Die Everest-Prüfung, 8848 Höhenmeter an einem Tag, gilt aktuell als die ultimative Herausforderung für sportliche Radfahrer. Sich mit dem Rad auf das Dach der Welt zu schwingen, war vor 25 Jahren einem Sportler aus dem Lenninger Teilort Hochwang noch zu wenig. Rainer Klaus ist am 5. Juli 1996 innerhalb von 24 Stunden nicht weniger als 59 Mal die Hochwanger Steige hoch und runter gefahren. Die dabei gesammelten 15 458 Höhenmeter haben dem damals 32 Jahre alten Sportler einen Eintrag ins Guinness Buch der Rekorde beschert. Sein Höhenrekord hatte beinahe zehn Jahre Bestand.
Den technischen Fortschritt herausgerechnet, würde sich die Radsportgemeinde wohl heute noch die Zähne daran ausbeißen. „Mein Rad war 11,3 Kilogramm schwer. Auf das heutige Material übertragen, wäre ich bald 60 Mal mit einer Fünf-Kilogramm-Waschmittelpackung auf dem Rücken den Berg hochgeradelt“, sagt Rainer Klaus. Sein Pech: Höhenweltrekorde mit Waschmittelpackungen im Gepäck werden nicht erfasst.

__SCHRIFTLICHE AUFGABE 1__: Können Sie aus dem Text über den Höhenrekord am Hochwang die Passage von "Die Everest-Prüfung, 8848" bis "zehn Jahre Bestand." wortgetreu zitieren?
Der Studientext und die Zeilen haben inhaltlich nichts miteinander zu tun.

__VERFÜGBARE DATEN__:

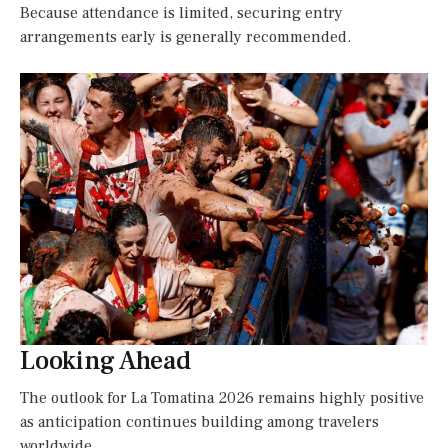
Because attendance is limited, securing entry
arrangements early is generally recommended.
Looking Ahead
The outlook for La Tomatina 2026 remains highly positive
as anticipation continues building among travelers
worldwide.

__SCHRIFTLICHE AUFGABE 2__: Geben Sie alle Zeilen unter „Verfügbare Daten“ unverändert wieder, jedoch ohne die Bilder.

__AUSGABE 1__:
Die Everest-Prüfung, 8848 Höhenmeter an einem Tag, gilt aktuell als die ultimative Herausforderung für sportliche Radfahrer. Sich mit dem Rad auf das Dach der Welt zu schwingen, war vor 25 Jahren einem Sportler aus dem Lenninger Teilort Hochwang noch zu wenig. Rainer Klaus ist am 5. Juli 1996 innerhalb von 24 Stunden nicht weniger als 59 Mal die Hochwanger Steige hoch und runter gefahren. Die dabei gesammelten 15 458 Höhenmeter haben dem damals 32 Jahre alten Sportler einen Eintrag ins Guinness Buch der Rekorde beschert. Sein Höhenrekord hatte beinahe zehn Jahre Bestand.

__AUSGABE 2__:
Because attendance is limited, securing entry
arrangements early is generally recommended.
Looking Ahead
The outlook for La Tomatina 2026 remains highly positive
as anticipation continues building among travelers
worldwide.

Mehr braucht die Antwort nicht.